What such examples suggest is that the distinction between prose and verse was a good deal blurrier, more flexible, and more unpredictable in Shakespeare’s time than in the conventions of his modern editors. (This is not a new idea, but one well established in the rich scholarship on such topics that Vickers ignores.) An analogous flexibility characterized other now more rule-governed systems, such as orthography and the conventions of print – two other areas in which Vickers frequently brings an anachronistic expectation of regularity to bear on texts that are characterized primarily by irregularity and flux.

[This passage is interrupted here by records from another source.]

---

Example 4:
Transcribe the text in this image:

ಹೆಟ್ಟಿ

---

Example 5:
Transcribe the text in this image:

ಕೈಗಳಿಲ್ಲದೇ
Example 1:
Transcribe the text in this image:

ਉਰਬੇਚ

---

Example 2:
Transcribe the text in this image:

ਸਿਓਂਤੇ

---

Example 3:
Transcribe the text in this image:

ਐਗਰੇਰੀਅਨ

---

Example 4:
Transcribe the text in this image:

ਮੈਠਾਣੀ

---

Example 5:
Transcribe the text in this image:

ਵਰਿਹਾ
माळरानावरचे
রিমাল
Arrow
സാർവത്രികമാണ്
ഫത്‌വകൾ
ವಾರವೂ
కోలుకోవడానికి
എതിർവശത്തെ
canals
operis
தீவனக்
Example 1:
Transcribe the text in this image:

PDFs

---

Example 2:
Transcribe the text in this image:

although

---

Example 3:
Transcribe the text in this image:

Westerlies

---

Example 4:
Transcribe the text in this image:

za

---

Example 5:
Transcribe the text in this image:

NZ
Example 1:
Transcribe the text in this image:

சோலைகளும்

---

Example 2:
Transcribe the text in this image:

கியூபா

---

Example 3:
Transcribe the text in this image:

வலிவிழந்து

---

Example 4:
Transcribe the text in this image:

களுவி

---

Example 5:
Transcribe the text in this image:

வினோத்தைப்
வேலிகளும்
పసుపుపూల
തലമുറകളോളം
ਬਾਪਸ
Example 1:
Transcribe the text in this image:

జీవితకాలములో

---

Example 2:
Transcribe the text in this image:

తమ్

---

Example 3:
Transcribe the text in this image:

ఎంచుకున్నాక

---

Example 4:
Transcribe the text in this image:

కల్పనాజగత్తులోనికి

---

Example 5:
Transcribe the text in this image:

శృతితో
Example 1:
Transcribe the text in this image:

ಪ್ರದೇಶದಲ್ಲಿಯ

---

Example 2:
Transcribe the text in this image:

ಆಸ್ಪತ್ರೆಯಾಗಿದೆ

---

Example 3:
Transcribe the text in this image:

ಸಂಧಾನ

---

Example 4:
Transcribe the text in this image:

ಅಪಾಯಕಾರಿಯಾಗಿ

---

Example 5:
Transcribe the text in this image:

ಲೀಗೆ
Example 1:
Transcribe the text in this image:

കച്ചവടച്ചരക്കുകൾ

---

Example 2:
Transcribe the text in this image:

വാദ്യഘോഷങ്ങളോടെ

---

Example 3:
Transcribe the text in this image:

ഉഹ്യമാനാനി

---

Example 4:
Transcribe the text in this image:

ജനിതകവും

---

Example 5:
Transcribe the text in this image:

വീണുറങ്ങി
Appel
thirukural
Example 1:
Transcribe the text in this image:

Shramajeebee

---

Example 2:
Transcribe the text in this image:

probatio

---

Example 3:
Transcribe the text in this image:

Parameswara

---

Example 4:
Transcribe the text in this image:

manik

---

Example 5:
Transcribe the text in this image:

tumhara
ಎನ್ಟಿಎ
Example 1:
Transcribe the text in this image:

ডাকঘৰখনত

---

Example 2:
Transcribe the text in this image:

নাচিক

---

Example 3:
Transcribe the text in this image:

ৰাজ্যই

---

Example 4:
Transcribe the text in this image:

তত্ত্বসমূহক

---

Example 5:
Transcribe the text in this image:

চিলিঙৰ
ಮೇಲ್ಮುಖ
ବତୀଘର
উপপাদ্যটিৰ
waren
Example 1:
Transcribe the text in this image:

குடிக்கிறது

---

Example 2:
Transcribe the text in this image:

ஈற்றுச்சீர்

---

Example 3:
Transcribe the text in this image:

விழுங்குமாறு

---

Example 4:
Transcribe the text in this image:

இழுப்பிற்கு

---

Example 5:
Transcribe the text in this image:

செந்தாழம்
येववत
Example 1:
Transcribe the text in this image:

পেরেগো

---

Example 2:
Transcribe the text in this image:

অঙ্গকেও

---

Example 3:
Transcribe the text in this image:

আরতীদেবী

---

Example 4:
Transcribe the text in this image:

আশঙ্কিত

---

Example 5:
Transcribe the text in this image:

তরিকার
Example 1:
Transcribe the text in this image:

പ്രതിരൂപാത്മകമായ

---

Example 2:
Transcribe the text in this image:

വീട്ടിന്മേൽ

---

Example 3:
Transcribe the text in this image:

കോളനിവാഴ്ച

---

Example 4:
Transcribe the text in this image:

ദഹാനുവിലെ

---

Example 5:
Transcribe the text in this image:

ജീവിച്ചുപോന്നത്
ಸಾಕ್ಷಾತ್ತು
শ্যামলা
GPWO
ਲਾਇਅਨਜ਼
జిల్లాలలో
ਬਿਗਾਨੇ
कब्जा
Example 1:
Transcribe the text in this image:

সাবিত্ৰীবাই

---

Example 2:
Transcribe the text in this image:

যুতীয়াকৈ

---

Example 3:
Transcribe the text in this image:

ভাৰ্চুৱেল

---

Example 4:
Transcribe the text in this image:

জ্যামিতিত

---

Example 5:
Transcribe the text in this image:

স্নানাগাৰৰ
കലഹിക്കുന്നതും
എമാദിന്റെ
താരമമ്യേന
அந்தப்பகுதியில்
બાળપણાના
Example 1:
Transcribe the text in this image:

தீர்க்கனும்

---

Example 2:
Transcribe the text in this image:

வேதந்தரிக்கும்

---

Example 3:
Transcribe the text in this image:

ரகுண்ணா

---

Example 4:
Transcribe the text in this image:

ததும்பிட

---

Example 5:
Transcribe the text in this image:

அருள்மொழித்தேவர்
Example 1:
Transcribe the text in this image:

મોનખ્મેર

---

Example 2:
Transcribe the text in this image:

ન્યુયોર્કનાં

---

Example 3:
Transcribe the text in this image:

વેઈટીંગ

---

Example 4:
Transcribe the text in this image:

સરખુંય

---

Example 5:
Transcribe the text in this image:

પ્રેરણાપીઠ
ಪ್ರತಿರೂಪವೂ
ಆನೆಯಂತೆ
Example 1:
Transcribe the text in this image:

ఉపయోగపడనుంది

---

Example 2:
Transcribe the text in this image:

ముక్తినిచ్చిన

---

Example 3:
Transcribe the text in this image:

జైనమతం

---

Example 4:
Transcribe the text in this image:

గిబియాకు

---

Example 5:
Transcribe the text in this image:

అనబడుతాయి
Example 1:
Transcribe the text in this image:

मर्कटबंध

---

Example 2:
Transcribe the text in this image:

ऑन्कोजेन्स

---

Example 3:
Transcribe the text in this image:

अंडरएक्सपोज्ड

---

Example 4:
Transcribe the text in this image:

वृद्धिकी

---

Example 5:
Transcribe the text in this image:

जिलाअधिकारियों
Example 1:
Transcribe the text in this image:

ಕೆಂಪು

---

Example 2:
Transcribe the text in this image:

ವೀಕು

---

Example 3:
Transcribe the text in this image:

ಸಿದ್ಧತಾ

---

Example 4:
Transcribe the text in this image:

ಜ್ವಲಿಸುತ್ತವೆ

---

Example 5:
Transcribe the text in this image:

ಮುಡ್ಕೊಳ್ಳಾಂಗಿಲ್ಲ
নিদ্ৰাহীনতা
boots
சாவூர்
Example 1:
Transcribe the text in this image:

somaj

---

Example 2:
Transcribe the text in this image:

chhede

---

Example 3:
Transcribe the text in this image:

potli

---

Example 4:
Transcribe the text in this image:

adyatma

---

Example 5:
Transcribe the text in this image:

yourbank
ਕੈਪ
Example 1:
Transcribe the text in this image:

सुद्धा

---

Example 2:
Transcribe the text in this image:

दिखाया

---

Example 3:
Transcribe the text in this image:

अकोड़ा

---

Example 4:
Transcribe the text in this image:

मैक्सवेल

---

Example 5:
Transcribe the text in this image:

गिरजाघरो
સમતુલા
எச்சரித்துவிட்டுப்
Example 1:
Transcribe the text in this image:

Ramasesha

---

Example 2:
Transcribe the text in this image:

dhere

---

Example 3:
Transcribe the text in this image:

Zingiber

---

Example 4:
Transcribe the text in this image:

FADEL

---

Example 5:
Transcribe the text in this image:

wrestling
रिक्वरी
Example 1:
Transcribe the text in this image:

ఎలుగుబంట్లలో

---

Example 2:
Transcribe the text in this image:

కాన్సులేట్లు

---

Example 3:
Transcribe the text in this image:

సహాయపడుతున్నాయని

That very unpredictability is why textual scholars usually adopt a tentative tone when discussing early modern books. Not so Vickers. Not only does he confidently measure Okes’s mise-en-page against modern standards, and finds his treatment of Shakespeare’s verse wanting; he also is dismayed that contemporary Shakespeareans have been so slow to grasp the consequences. “The distinction between prose and verse had a real meaning in Elizabethan drama” (86), he informs us – and spends half a dozen pages explicating that meaning in terms not noteworthy for their sophistication (“foreigners, dialect speakers, drunkards” speak prose, Vickers writes ). Without citing actual evidence, he asserts that manuscripts clearly distinguished between verse and prose (they did not, as we have seen). In fact, the only reason scholars do not make more of this distinction now is their total ignorance of such basic literary building blocks: “A full realization of the extent to which Okes muddled the two was hindered for many years by the fact that some modern Shakespearians were unaware of these artistic conventions” (91).
If Brian Vickers had not come to the rescue, I suppose the illiterate world of Shakespeare studies would have been forced to continue to rely on the services of such cutting-edge critical resources as Shmoop. However, when approached with a more fully historicized sense of how printed texts represented different modes of literary language, the 1608 Quarto poses challenges and questions that thankfully go somewhat beyond a Shakespeare-for-Dummies-style website – and beyond Vickers’s anachronistic interpretative lens as well.
Vickers, Brian. The One King Lear. Cambridge, MA: Harvard University Press, 2016.